Records shown:
────

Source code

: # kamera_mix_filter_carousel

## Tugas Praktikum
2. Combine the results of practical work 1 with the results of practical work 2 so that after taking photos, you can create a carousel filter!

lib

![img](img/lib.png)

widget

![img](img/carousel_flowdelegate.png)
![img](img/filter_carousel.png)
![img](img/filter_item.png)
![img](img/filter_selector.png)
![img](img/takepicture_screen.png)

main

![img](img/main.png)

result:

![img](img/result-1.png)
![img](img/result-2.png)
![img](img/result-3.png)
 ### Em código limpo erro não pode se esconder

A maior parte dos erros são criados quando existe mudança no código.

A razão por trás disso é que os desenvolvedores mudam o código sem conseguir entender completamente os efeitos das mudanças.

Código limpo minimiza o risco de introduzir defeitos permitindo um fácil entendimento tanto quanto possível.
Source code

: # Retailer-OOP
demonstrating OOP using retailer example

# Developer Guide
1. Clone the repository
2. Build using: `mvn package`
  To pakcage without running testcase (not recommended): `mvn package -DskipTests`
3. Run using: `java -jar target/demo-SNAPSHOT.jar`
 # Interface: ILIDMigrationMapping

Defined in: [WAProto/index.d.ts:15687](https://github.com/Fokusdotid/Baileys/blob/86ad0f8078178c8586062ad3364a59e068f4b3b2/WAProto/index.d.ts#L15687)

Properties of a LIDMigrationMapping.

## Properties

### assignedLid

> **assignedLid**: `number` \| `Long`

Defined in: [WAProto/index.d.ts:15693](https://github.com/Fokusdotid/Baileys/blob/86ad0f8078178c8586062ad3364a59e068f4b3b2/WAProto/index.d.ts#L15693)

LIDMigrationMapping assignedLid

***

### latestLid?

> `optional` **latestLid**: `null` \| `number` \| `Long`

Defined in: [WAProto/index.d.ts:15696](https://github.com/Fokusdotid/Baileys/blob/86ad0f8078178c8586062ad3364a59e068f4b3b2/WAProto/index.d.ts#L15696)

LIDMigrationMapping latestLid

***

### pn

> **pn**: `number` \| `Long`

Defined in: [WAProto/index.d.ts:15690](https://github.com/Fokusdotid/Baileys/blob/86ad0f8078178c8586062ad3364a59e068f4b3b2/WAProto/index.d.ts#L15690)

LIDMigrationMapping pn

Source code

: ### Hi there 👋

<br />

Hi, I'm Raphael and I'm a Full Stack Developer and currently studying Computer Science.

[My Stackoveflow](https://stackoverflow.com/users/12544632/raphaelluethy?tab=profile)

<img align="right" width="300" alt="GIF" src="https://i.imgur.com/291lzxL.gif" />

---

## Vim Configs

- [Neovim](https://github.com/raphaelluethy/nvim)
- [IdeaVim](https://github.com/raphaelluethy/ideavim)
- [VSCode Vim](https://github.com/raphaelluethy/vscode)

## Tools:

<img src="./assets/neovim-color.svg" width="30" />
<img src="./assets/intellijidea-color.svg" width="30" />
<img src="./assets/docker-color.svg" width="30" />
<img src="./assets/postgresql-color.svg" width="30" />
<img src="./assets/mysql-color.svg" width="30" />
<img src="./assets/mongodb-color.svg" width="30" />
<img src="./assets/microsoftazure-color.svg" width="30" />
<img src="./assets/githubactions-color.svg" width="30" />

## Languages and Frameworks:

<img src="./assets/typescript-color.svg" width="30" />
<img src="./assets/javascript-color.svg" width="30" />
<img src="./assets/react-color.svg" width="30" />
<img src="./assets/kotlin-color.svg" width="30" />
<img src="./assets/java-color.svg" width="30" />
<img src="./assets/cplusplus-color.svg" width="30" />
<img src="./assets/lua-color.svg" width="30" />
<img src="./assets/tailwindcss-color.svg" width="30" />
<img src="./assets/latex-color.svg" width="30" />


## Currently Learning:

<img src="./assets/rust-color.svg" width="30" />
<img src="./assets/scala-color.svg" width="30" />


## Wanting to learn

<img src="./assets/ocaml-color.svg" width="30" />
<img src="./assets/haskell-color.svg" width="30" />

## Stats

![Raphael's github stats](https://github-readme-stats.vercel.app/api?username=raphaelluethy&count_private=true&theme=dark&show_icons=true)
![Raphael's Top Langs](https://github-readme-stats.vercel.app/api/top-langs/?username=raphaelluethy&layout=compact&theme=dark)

────

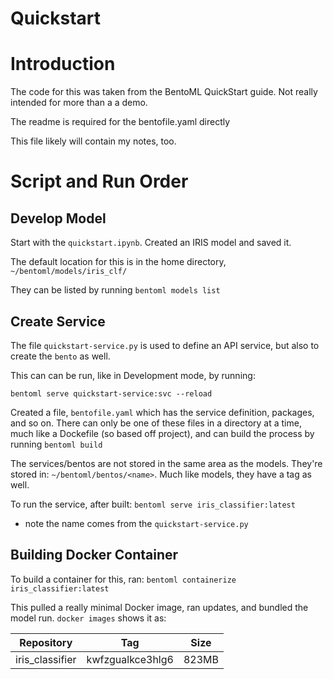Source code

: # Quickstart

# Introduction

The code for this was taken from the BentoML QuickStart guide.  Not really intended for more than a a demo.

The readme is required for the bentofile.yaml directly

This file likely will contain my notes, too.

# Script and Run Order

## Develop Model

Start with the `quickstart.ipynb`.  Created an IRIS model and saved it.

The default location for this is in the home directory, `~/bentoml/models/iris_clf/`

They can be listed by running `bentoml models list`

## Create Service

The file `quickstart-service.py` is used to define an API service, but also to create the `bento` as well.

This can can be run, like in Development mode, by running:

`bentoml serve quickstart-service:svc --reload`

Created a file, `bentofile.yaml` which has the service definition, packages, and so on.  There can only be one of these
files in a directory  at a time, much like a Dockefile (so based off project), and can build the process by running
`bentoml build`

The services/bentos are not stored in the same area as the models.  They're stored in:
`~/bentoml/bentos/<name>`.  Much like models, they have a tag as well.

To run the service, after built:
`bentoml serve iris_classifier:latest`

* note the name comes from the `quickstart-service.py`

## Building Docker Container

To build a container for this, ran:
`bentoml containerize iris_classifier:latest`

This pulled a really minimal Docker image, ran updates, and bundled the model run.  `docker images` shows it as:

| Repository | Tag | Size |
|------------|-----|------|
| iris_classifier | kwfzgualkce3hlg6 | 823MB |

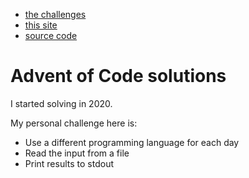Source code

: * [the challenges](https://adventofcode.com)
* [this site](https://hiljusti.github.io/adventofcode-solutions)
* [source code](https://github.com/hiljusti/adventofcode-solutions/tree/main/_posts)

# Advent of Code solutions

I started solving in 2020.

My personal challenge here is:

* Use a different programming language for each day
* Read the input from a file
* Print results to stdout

────

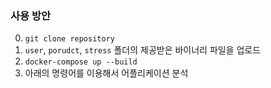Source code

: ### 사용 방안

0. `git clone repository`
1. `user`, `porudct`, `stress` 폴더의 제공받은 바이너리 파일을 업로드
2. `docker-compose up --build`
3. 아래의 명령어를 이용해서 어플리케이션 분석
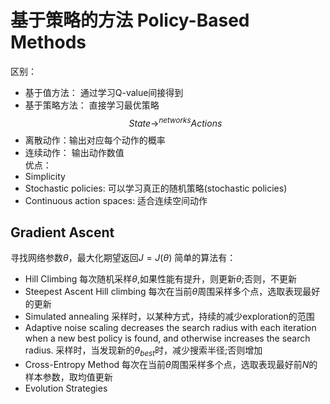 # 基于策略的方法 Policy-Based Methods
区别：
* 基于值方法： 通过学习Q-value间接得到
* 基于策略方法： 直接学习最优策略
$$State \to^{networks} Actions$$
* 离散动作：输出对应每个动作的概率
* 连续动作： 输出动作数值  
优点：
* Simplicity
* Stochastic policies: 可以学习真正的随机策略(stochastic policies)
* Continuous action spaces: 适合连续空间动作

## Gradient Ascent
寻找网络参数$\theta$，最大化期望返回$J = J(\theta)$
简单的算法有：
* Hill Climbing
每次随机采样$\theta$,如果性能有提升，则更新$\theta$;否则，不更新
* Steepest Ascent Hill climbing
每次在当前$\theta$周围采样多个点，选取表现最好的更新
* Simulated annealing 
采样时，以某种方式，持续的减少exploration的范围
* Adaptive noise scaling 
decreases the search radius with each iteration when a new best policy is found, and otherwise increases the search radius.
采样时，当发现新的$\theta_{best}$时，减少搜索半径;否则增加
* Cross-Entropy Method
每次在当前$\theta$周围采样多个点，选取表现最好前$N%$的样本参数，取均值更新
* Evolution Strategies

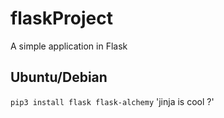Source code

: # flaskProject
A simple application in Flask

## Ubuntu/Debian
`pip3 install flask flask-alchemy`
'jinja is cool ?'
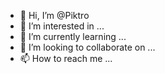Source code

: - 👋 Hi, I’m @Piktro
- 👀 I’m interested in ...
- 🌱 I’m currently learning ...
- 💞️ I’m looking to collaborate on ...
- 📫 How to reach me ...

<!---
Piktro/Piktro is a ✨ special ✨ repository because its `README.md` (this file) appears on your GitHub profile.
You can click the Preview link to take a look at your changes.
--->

────

Job:
Rewrite the part of the records that opens with the line containing "one of these" and closes with the line containing "note the name", swapping "stored" for "kept" and leaving everything else as it is.

Worked solution:
Created a file, `bentofile.yaml` which has the service definition, packages, and so on.  There can only be one of these
files in a directory  at a time, much like a Dockefile (so based off project), and can build the process by running
`bentoml build`

The services/bentos are not kept in the same area as the models.  They're kept in:
`~/bentoml/bentos/<name>`.  Much like models, they have a tag as well.

To run the service, after built:
`bentoml serve iris_classifier:latest`

* note the name comes from the `quickstart-service.py`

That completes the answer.